Is the quarter coin unique to the US and Canada?

The three cent coin in the US was invented to facilitate purchasing a first class stamp without having to make change(which was in short supply).

That sounds queer.

I have a Chatham Islands $3 note. The Chathams are a dependency of New Zealand and are rather remote. They minted notes for $1 through to $9 (or was it $10) for use during the year 2000. They were never legal tender but were an accepted form of currency on the island during that time. No, I don’t get how that works.

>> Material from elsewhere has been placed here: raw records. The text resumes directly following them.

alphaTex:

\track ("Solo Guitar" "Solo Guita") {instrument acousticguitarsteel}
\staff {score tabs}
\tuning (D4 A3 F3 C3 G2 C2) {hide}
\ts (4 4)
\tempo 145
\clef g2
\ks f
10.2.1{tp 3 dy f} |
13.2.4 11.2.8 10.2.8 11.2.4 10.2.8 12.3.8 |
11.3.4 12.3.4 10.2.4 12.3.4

New Zealand also has a $150 gold coin that is legal tender. Legal tender officially anyway. It was minted as a commemorative coin and did not go into general circulation. IIRC, only a thousand were minted and they cost $650 to buy. The point being that if someone wanted to buy goods or services using that coin then you would be obligated to honour its $150 face value. I doubt that it has actually happened.

The US did mint a 20-cent piece for a while in the 19th century. It wasn’t very popular and they soon stopped making them. The main reason was that silver coins were thought to get their value from the amount of silver in the coin. Since the 20-cent piece was similar in value to the quarter, it perforce had to be a very similar size. So they were frequently mixed up (they had virtually the same obverse, which also contributed to this).

Note that it was a 20-cent piece and not a 2-dime piece. Not sure why they denominated them that way.

Despite the name, that’s a very different coin. The original eagle was a specie coin worth (and labeled) ten dollars. It was meant for circulation. Not sure why they weren’t labeled “one eagle” instead of ten dollars. You’d think that if eagle were an official denomination, they’d be labeled with it, just as the dime is labeled “one dime”.

What you linked to is a bullion coin not meant for circulation. Wikipedia calls it an American Gold Eagle. It has a nominal value of $50, but that’s mainly because official coinage tends to have more appeal to gold traders than other forms of gold. It’s actual value is whatever the price of gold is.
BTW, the US also once minted a $3 gold coin.

But pesetas weren’t a division of a unit, they were the unit; the peseta was divided in céntimos and there were 5, 10, 25 and 50 céntimos coins in use as recently as the 1980s .

All the Scandinavian countries had 25 øre coins. While Sweden and Norway on the way to eliminating the øre coins got rid of everything but the 10 and 50 øre in the 80s, Denmark instead kept just the 25 and 50 øre and kept them until 2008.

That’s not what legal tender means. Legal tender relates to settling debts, not making purchases etc. Legal tender - Wikipedia

But that reminds me, when I was in Rarotonga I picked up a Cook Islands $3 note. As well as the unusual denomination, it is “notable” for being mildly NSFW.

This is correct. That’s how I remember it too.

NO SHIT, Sherlock?

Did you completely miss the quote that I was replying to?

Seriously dude, read for comprehension before you decide to lecture people. :rolleyes:

You missed my point. The current Eagle is totally unrelated to the Eagle of yore. You and OldGuy are conflating the two.

As the point of it using the same name for a different purpose goes whooshing over your head. :rolleyes:

I just did a quick search and found coins in current usage of 25 units in quite a few countries. Not all are fractional , as inflation in many countries has reduced the primary base unit to less than any practical denomination for a coin. Those with coins of 25 units include:

Israel, Philippines, Turkey, Romania, Malaysia, Egypt, Iraq, Pakistan, Argentina, Surinam, Indonesia. The Indian 25 paise was recently retired, and no doubt a few of those above have suffered a similar demise.

[Moderator Note]

Chimera, dial it back. There’s no need for the snark and rolleyes. No warning issued, but keep it civil.

Colibri
General Questions Moderator

Candy bars and dollar store-type items tend to cost a bit more in Korea, since they’re even less likely to be produced domestically than their American equivalents. The 500 won coin fills the same approximate role in Korea that the quarter fills in America (although a bag of a thousand of them is worth considerably more than a bag of a thousand quarters).

The UK 25p crown (usually commemorative) is still legal tender, although not minted since the 1980s.

(All of the kids at my school were given a commemorative crown for the Queen’s Silver Jubilee in 1977 - I remember some of my friends just spending them straight away)

And Thailand, as mentioned.

:o German 25 pfennig coin.

My dad collects coins of Europe.

Ah, well, under the German Empire, yes.

Are these commemorative crowns still big cartwheels about the size of a pre-1936 U.S. silver dollar?

I’m certain this is not true. There may have been a 2 1/2 marks coin in one of the pre-1948 systems, like the pre-WWI 25 pfennigs coin we’ve seen. But these were different currencies that only shared the name with the deutschmark (DM) that existed from 1948 until the introduction of the euro.